# Data for review:
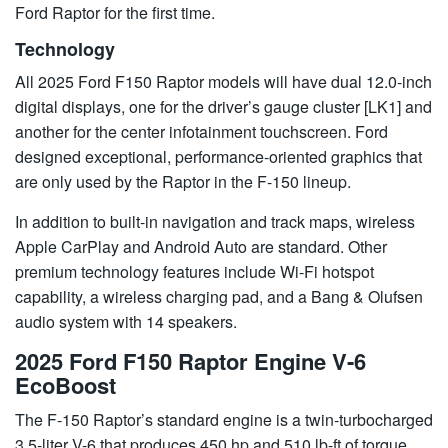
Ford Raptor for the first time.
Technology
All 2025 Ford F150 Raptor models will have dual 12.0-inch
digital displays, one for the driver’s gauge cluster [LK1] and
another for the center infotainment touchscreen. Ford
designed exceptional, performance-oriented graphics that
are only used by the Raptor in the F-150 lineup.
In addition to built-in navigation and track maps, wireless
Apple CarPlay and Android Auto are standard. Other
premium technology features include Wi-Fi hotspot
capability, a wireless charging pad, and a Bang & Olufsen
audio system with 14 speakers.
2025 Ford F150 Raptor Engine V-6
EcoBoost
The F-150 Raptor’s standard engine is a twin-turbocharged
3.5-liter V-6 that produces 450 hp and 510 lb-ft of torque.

* * *

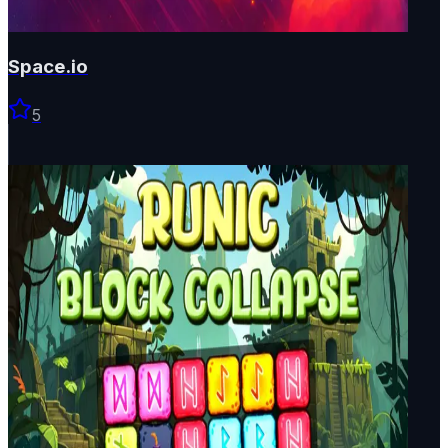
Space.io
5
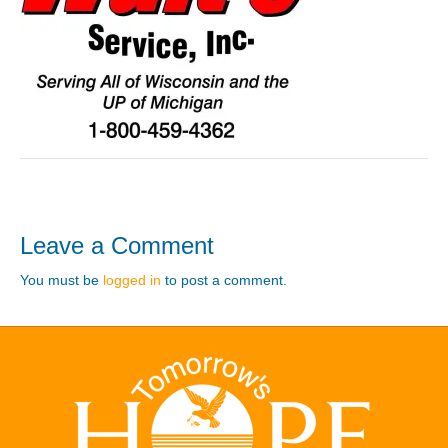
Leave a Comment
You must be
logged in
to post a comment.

# Your task:
Beginning at the line above that contains "Ford Raptor for the first time.", return each line exactly through the line that contains "capability, a wireless", and no others.

# Written solution:
Ford Raptor for the first time.
Technology
All 2025 Ford F150 Raptor models will have dual 12.0-inch
digital displays, one for the driver’s gauge cluster [LK1] and
another for the center infotainment touchscreen. Ford
designed exceptional, performance-oriented graphics that
are only used by the Raptor in the F-150 lineup.
In addition to built-in navigation and track maps, wireless
Apple CarPlay and Android Auto are standard. Other
premium technology features include Wi-Fi hotspot
capability, a wireless charging pad, and a Bang & Olufsen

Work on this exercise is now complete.